YOUR ASSIGNMENT
Repeat everything in the listing exactly, except for the images.

RECORD EXCERPTS
'''

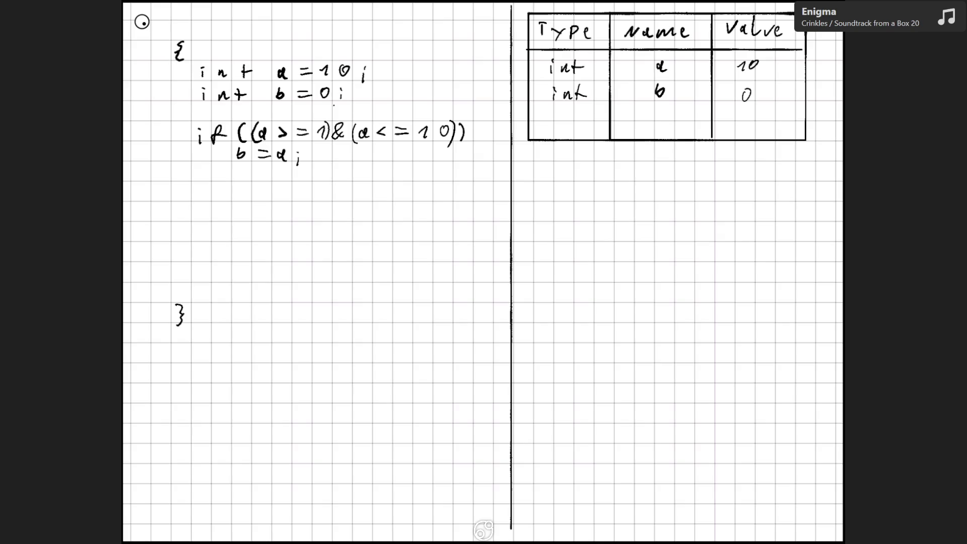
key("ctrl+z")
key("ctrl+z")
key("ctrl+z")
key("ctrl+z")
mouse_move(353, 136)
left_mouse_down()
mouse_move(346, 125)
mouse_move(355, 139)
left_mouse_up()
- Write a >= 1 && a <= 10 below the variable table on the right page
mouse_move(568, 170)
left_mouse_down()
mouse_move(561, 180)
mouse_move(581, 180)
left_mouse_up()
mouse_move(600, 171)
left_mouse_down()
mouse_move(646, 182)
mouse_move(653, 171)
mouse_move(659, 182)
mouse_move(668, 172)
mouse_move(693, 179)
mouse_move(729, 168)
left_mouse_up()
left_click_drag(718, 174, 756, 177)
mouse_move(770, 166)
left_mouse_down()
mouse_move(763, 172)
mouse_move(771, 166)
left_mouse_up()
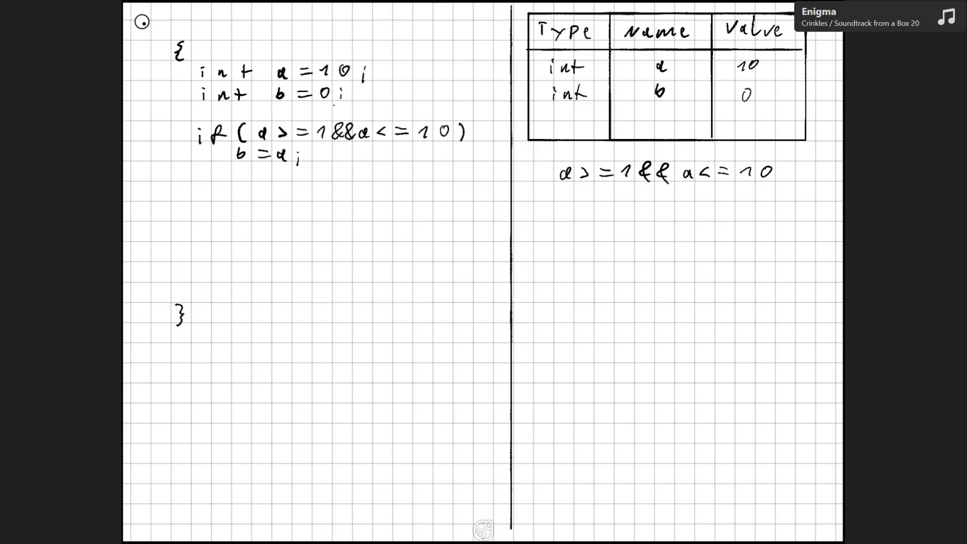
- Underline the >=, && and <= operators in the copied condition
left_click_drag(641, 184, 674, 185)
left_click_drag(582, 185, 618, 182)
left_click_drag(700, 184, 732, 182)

'''

EXERCISE SOLUTION
key("ctrl+z")
key("ctrl+z")
key("ctrl+z")
key("ctrl+z")
mouse_move(353, 136)
left_mouse_down()
mouse_move(346, 125)
mouse_move(355, 139)
left_mouse_up()
- Write a >= 1 && a <= 10 below the variable table on the right page
mouse_move(568, 170)
left_mouse_down()
mouse_move(561, 180)
mouse_move(581, 180)
left_mouse_up()
mouse_move(600, 171)
left_mouse_down()
mouse_move(646, 182)
mouse_move(653, 171)
mouse_move(659, 182)
mouse_move(668, 172)
mouse_move(693, 179)
mouse_move(729, 168)
left_mouse_up()
left_click_drag(718, 174, 756, 177)
mouse_move(770, 166)
left_mouse_down()
mouse_move(763, 172)
mouse_move(771, 166)
left_mouse_up()
- Underline the >=, && and <= operators in the copied condition
left_click_drag(641, 184, 674, 185)
left_click_drag(582, 185, 618, 182)
left_click_drag(700, 184, 732, 182)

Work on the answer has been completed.